In 2015, India, which is China’s leading trade partner in the South Asian region, exported to it goods to the tune of USD 11.95 billion, while the imports stood at USD 60.39 billion. The trade deficit grew from 21% in 2013-2014 to 34% in 2015. During the same period, Bangladesh sent goods worth USD 791 million to China and imported goods worth USD 8.22 billion. Trade deficit for Bangladesh was USD 7.43 billion. Nepal exports were USD 0.02 billion and imports 0.94 billion USD bringing the deficit to 0.91 billion USD. Pakistan and China trade too had a USD 3.398 billion deficit for Pakistan, with exports to the tune of USD 1.694 billion (2014-15) and imports USD 5.092 billion. Figures available for 2013 trade between Sri Lanka and China show Sri Lanka exports of USD 121 million and imports USD 3,001 million. The trade deficit for Sri Lanka was USD 2879 million. The trade value between Maldives and China for 2013 was USD 98 million.
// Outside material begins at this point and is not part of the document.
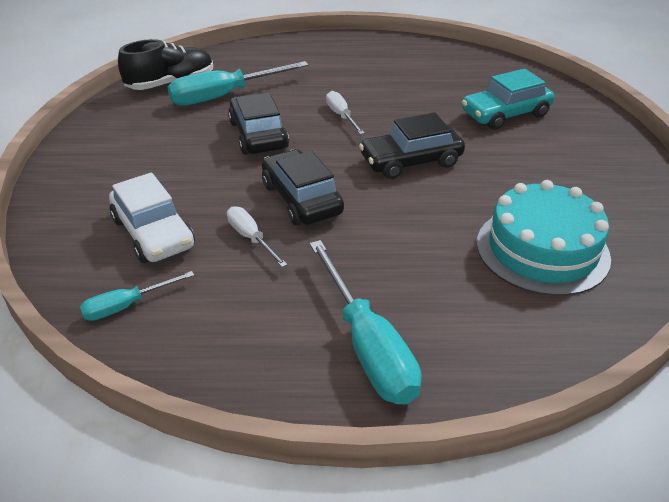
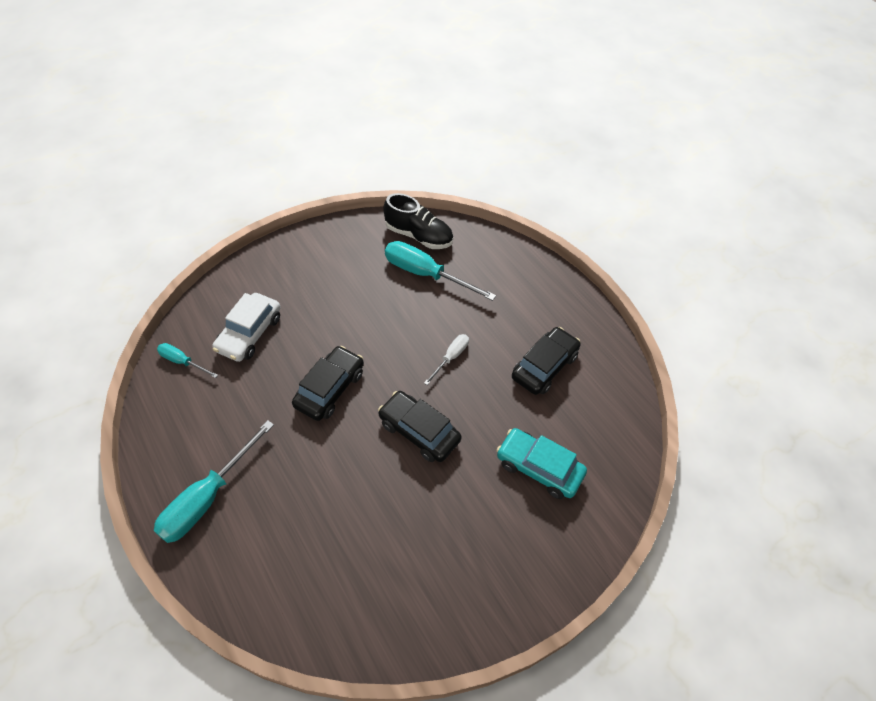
camera: 55 degrees right, 15 degrees up
white screwdriver [227,206,288,267] -> none
black car [228,93,289,155] -> black car moved to [512,327,581,395]
turquoise cake [477,180,611,296] -> none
China is looking at the One Belt One Road (OBOR) initiative, the dream project of its President Xi Jinping, to take off. China expects it to promote further economic growth in the pan-Asian region and boost regional cooperation. Evidently, Yunnan has a crucial role to play in the OBOR initiative which was unveiled in Sept-Oct 2013. The initiative has two components – one, is the land-based Silk Road Economic belt which proposes to run through Central Asia, West Asia, Middle East and Europe and includes South Asian and south East Asian countries; the other is the ocean going Maritime Silk Road which will run through South China Sea, South Pacific Ocean and Indian Ocean.
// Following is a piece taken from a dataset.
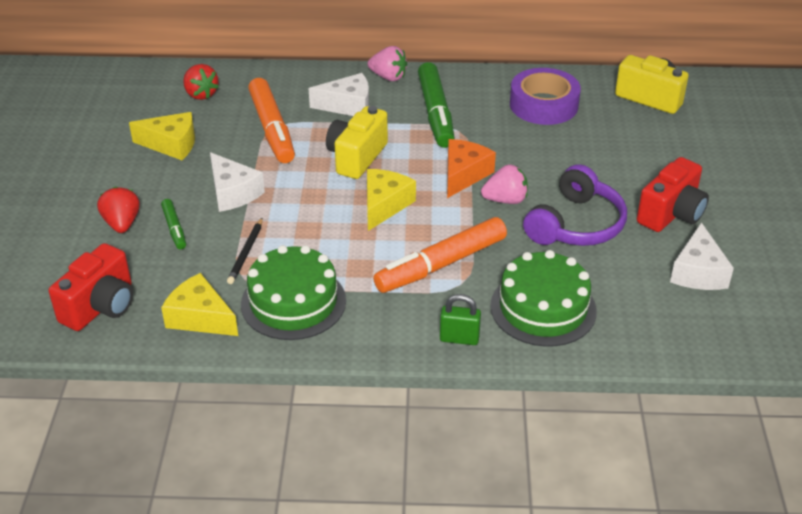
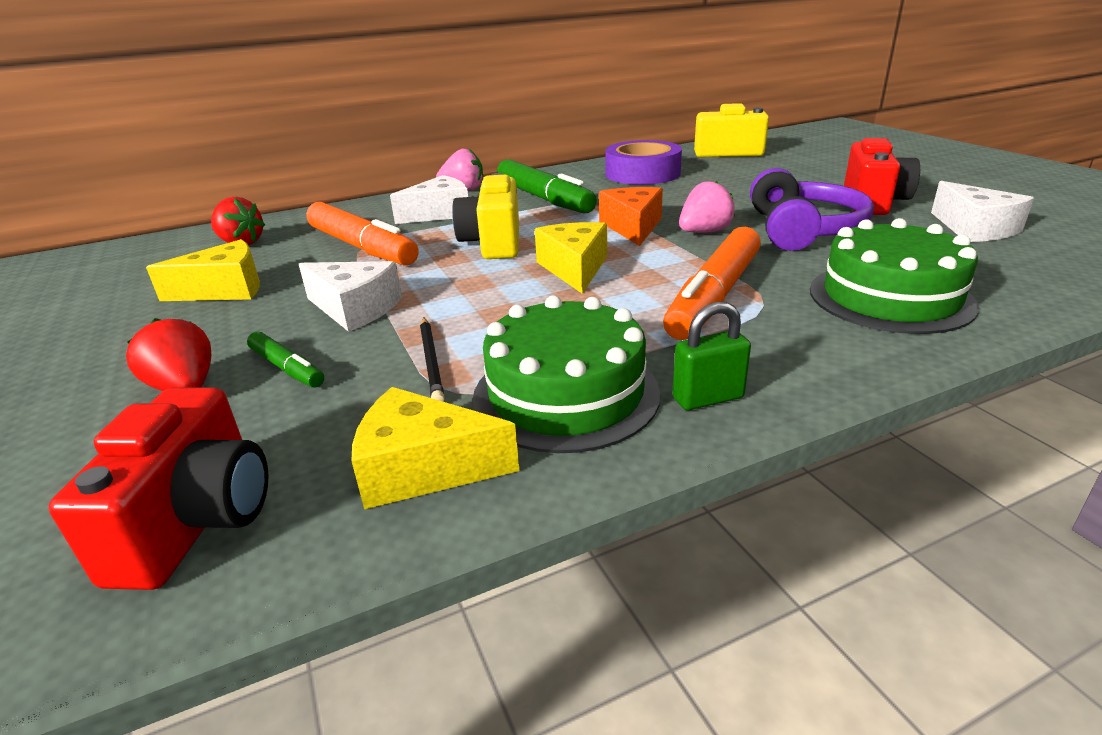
camera: 25 degrees left, 10 degrees down
green padlock [440,294,481,345] -> green padlock moved to [673,302,751,410]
Significantly, Kunming is the starting point of the Bangladesh-China-India- Myanmar (BCIM) Economic corridor (which will touch Kolkata, Bihar and the north eastern states of India), China-Indochina Peninsula Economic corridors and the China-Pak Economic Corridor. The CPEC has caused great concern to India for two reasons. In May 2015, Indian Prime Minister Narendra Modi is understood to have “very strongly” raised the issue of CPEC running through the area which India calls Pakistan Occupied Kashmir (POK) and Pakistan calls Azad Kashmir. China has promised development projects to the tune of USD 46 billion in the area under dispute between India and Pakistan. The CPEC also includes the Chinese built Gwadar port at the point where the Arabian Sea meets the Persian Gulf. India has not taken too kindly to large Chinese investment in Pakistan which it feels is detrimental to its strategic interests.
India is also concerned about what it perceives as China’s growing presence and clout in the Indian Ocean. It has been watching with apprehension China’s increasing strategic and economic presence in the waters it considers its backyard. China pumping in money into port projects in Sri Lanka and Bangladesh and other construction projects in Maldives is viewed by New Delhi as a move that challenges India’s dominance in the Indian Ocean region. India remains wary of Chinese initiatives to promote connectivity. It sees it as a move by China to further its geopolitical aims. India views this as a threat to its interests.
With this mindset it is easy to understand why India is remains unexcited about trade corridors and connectivity. It is looking closely not only at their economic implications but also at geopolitical ones. India remains focused on the interplay of geopolitics and connectivity. Indian foreign policy mandarins and political leadership has stated more than once that trust and confidence are a pre-requisite for a more inter-connected world. While India and China’s top leaders, Prime Minister Narendra Modi and President Xi Jinping, interact bilaterally around the world, the latest being in Tashkent, they still have much work to do on this front.